Cary, NC – Bulbs produce some of the most spectacular flowers in nature. They can come back year after year, multiply freely and require little to no work. Magic! And, almost magically, now is the time to plant them.
What’s a Bulb?
For gardeners, bulbs are herbaceous perennials grown for ornamental purposes which have underground or near ground storage organs. Bulb species usually lose their upper parts during adverse conditions such as Summer heat or Winter cold. The bulb’s underground storage organs contain moisture and nutrients that can survive these adverse conditions in a dormant state. When conditions become favorable again (i.e. springtime), the reserves sustain a new growth cycle.
Botanists distinguish between true bulbs, corms, rhizomes, tubers and tuberous roots, any of which may be termed “bulbs” in horticulture and for our purposes.
Four Ways to Use Bulbs in the Garden
- A Spot of Color – Bulbs can be squeezed in between other plants like perennial shrubs and Summer flowers. Many bulbs retain attractive green leaves after the flowers have faded making them excellent companion plants.
- The Main Show – Bulbs can also be the main show of your garden. Think Canna lilies, six feet tall and blooming all summer with thick, tropical leaves.
- Succession of Color – Bulbs have very regular habits: crocus flowers come in January, daffodils in February. Tulips follow sooner after, then irises, then lilies. By making judicious plantings around your garden, you can create a succession of color all year long.
- Naturalizing – Finally, many bulbs will naturalize, returning year after year and even spreading and multiplying.
Bulbs – So Easy to Plant
Dig a hole in the ground. Drop in the bulb. You’re done.

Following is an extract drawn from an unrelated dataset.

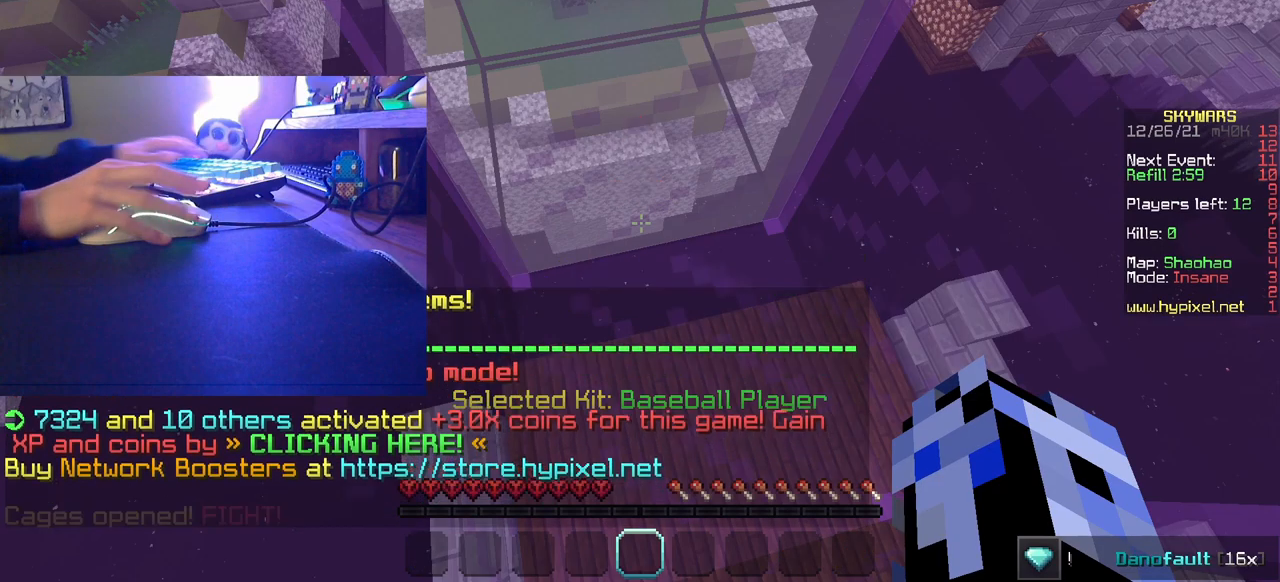
{"keys": [], "mouse": [], "events": []}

The size of the hole should be proportional to the size if the bulb. Small bulb, small hole. Bigger bulb, bigger hole. Many common bulbs require a hole about the size of a soup can. You can buy a bulb-digger tool at the garden store. One push-turn and you’re ready to plant.
Usually, bulbs have an obvious top and bottom. When you plant, orient the roots downward and the growing tip upward. Cover with dirt. Water if you like. Forget about them until Spring.

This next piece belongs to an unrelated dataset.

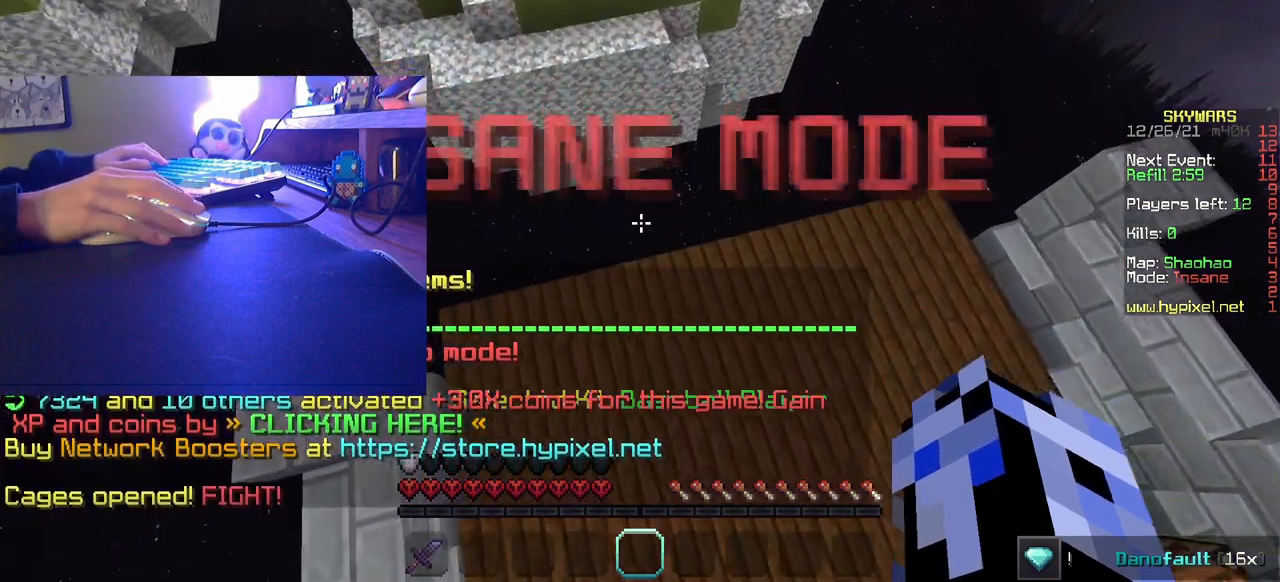
{"keys": [], "mouse": []}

Favorite Bulbs for the Piedmont
- Allium – A relative of garlic, ornamental alliums come in a variety of sizes for pots and naturalizing. Giant Allium can throw a stalk several feet in the air with a flower head six inches across.
- Crocus – First flowers of late-winter. Great for a small spot.
- Freesia – Small, attractive flowers in the Spring. Great for a small spot.
- Hyacinth – Perhaps the most fragrant flower in the garden. Great for a small spot. Plant lots of them.
- Narcissus (Daffodils) – Fabulous show in February when planted in mass.
- Irises – One of nature’s most interesting flowers. Attractive spiky foliage.
- Alstroemeria (Peruvian Lily) – Come in many shades of red, orange, purple, green and white, flecked and striped and streaked with darker colors.
- Amaryllis – One of the showiest flowers in the garden. Two to twelve individual blooms radiate from a single stem. Usually white with pink and purple accents.
- Canna Lily – Tropical foliage, long Summer show of bright flowers.
- Calla Lily – Elegant, long lasting bloom of large, pitcher-shaped flowers in yellow, apricot and orange.
- Dahlias – Related to the Aster family, Dahlias produce very showy flowers with a stupendous variety of shapes including ball, star, collorette and cactus dahlias. Centuries ago, dahlias were a food crop for the Inca.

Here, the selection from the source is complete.